→ To do:
Omit every picture and return the rest of the data unaltered.

→ Supplied information:
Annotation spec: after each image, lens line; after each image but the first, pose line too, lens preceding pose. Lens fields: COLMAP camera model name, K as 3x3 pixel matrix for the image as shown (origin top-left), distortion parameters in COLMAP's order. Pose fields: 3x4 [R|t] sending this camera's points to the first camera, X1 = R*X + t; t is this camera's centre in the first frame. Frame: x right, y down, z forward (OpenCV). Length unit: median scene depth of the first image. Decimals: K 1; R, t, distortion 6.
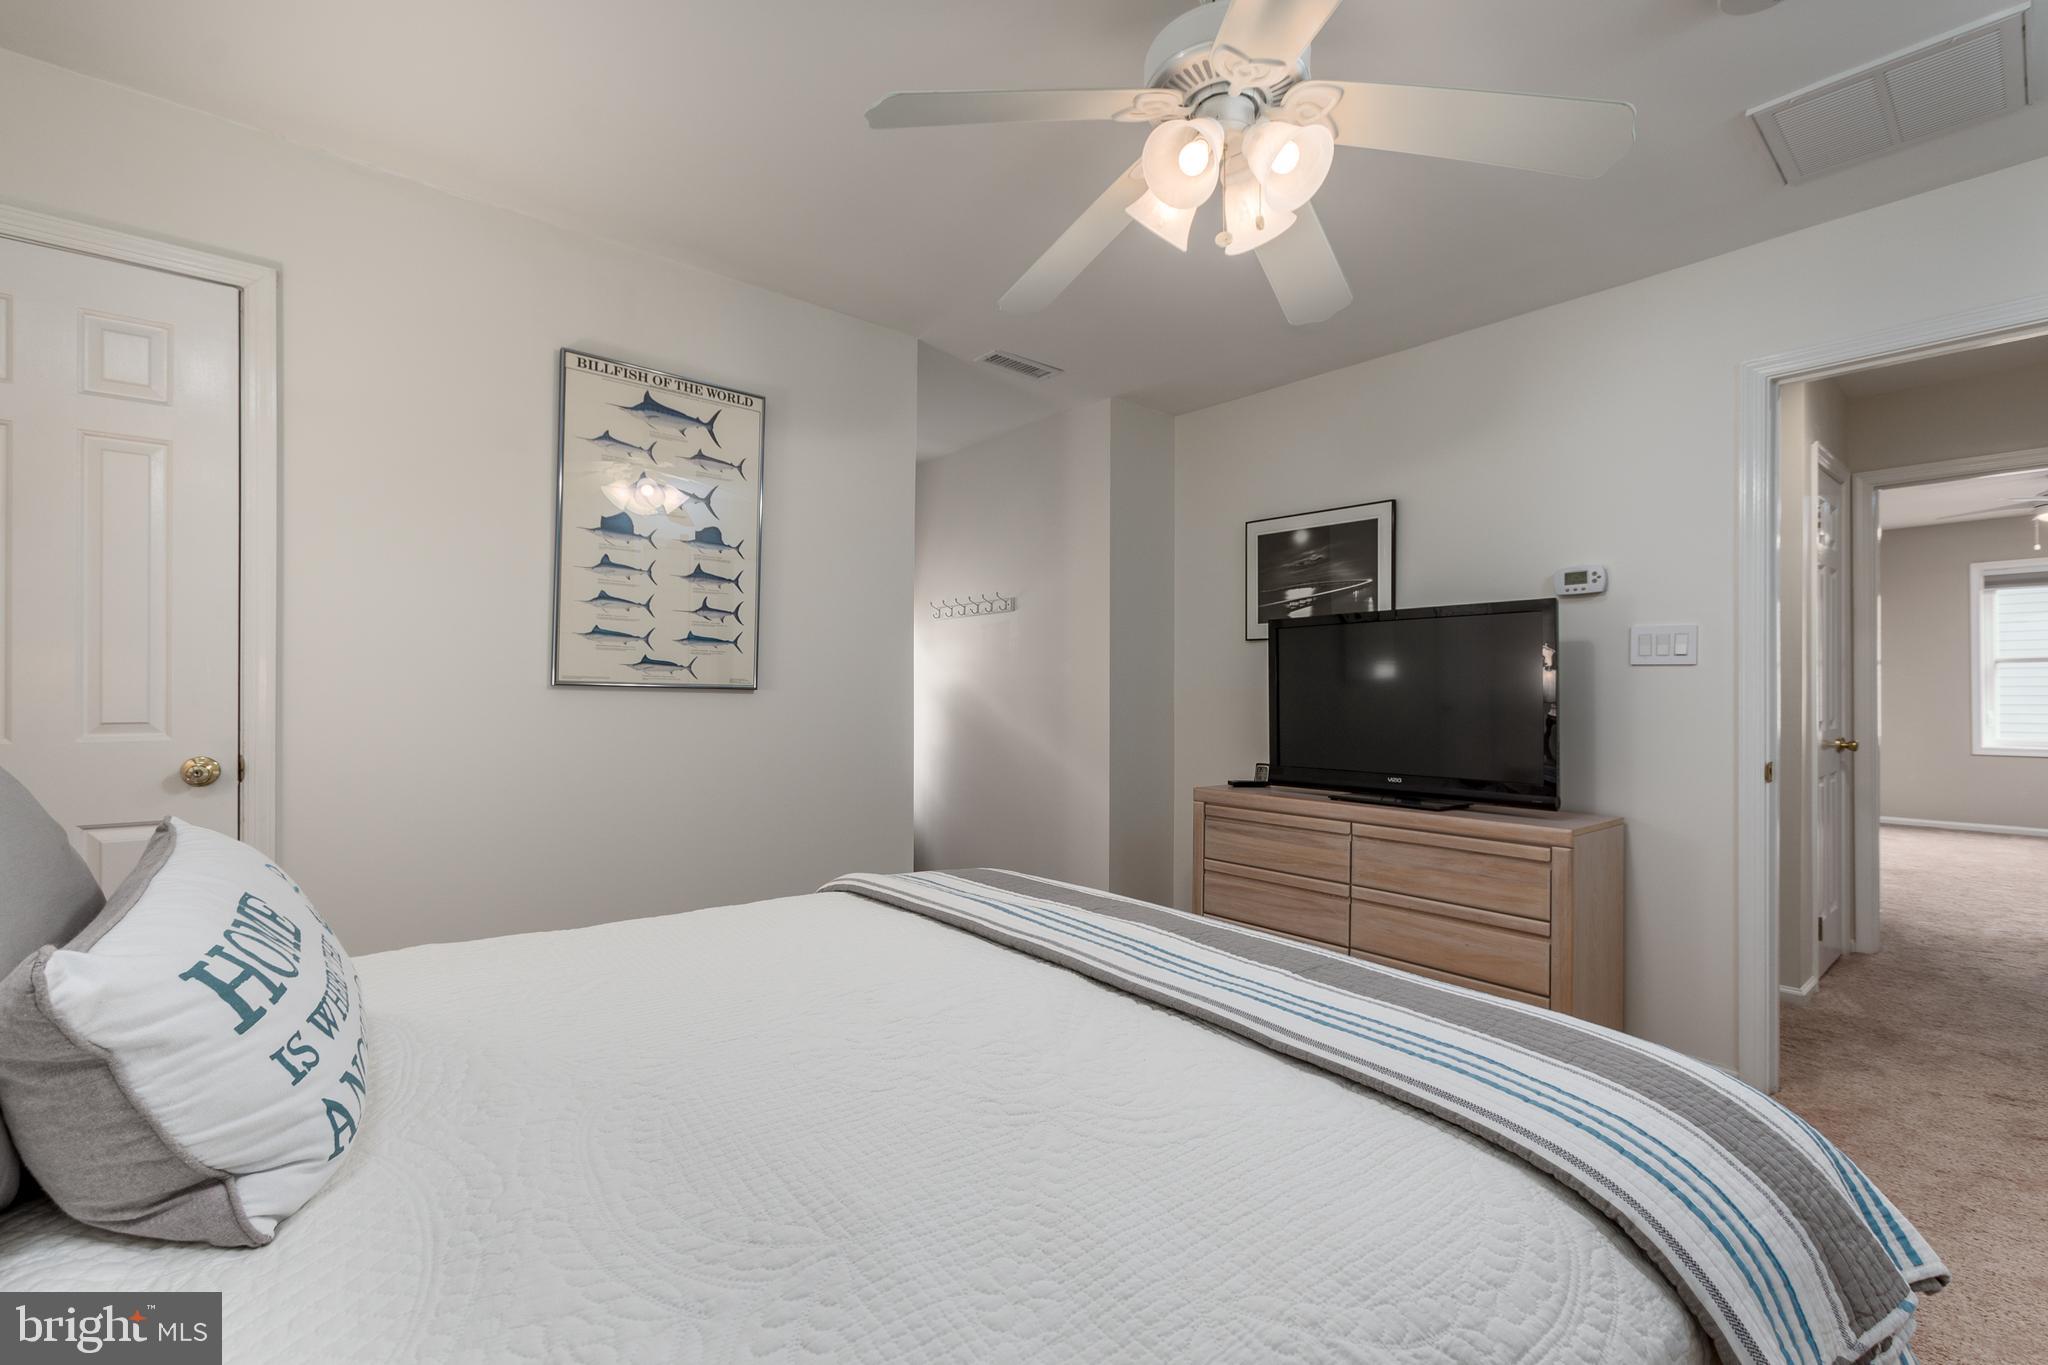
lens RADIAL K [[880.1, 0, 1022.7], [0, 880.1, 690.8], [0, 0, 1]] dist [0.001032, 0.000038]
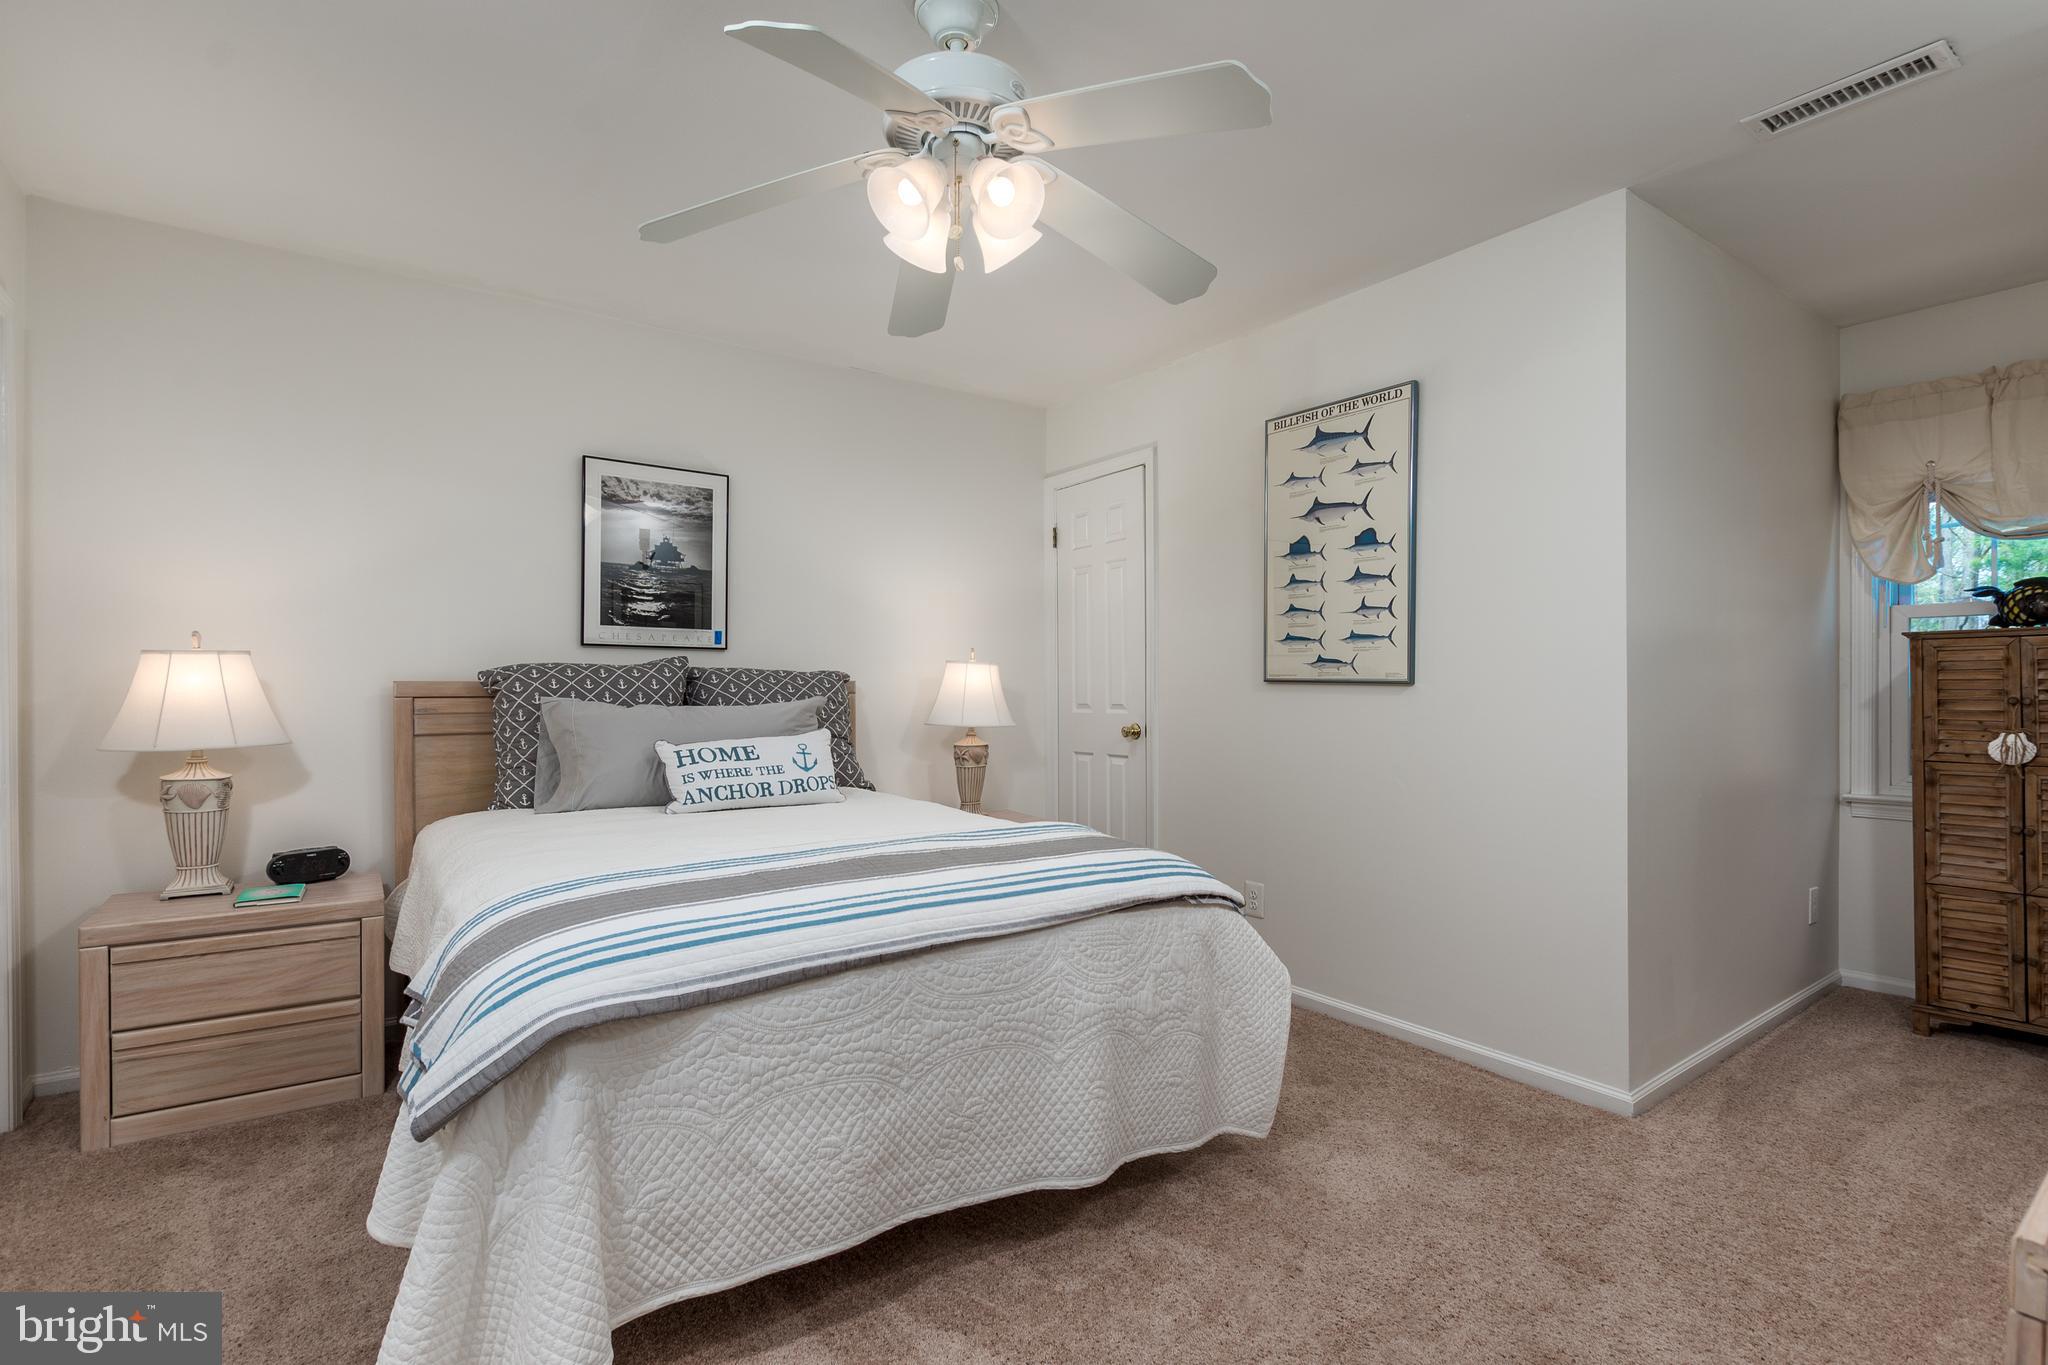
lens RADIAL K [[955.3, 0, 1023.9], [0, 955.3, 685.2], [0, 0, 1]] dist [-0.008893, 0.006134]
pose [[-0.084752, -0.005286, -0.996388, 0.825854], [0.006474, 0.999962, -0.005856, 0.004242], [0.996381, -0.006947, -0.084714, 0.696470]]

→ Exercise answer:
Annotation spec: after each image, lens line; after each image but the first, pose line too, lens preceding pose. Lens fields: COLMAP camera model name, K as 3x3 pixel matrix for the image as shown (origin top-left), distortion parameters in COLMAP's order. Pose fields: 3x4 [R|t] sending this camera's points to the first camera, X1 = R*X + t; t is this camera's centre in the first frame. Frame: x right, y down, z forward (OpenCV). Length unit: median scene depth of the first image. Decimals: K 1; R, t, distortion 6.
lens RADIAL K [[880.1, 0, 1022.7], [0, 880.1, 690.8], [0, 0, 1]] dist [0.001032, 0.000038]
lens RADIAL K [[955.3, 0, 1023.9], [0, 955.3, 685.2], [0, 0, 1]] dist [-0.008893, 0.006134]
pose [[-0.084752, -0.005286, -0.996388, 0.825854], [0.006474, 0.999962, -0.005856, 0.004242], [0.996381, -0.006947, -0.084714, 0.696470]]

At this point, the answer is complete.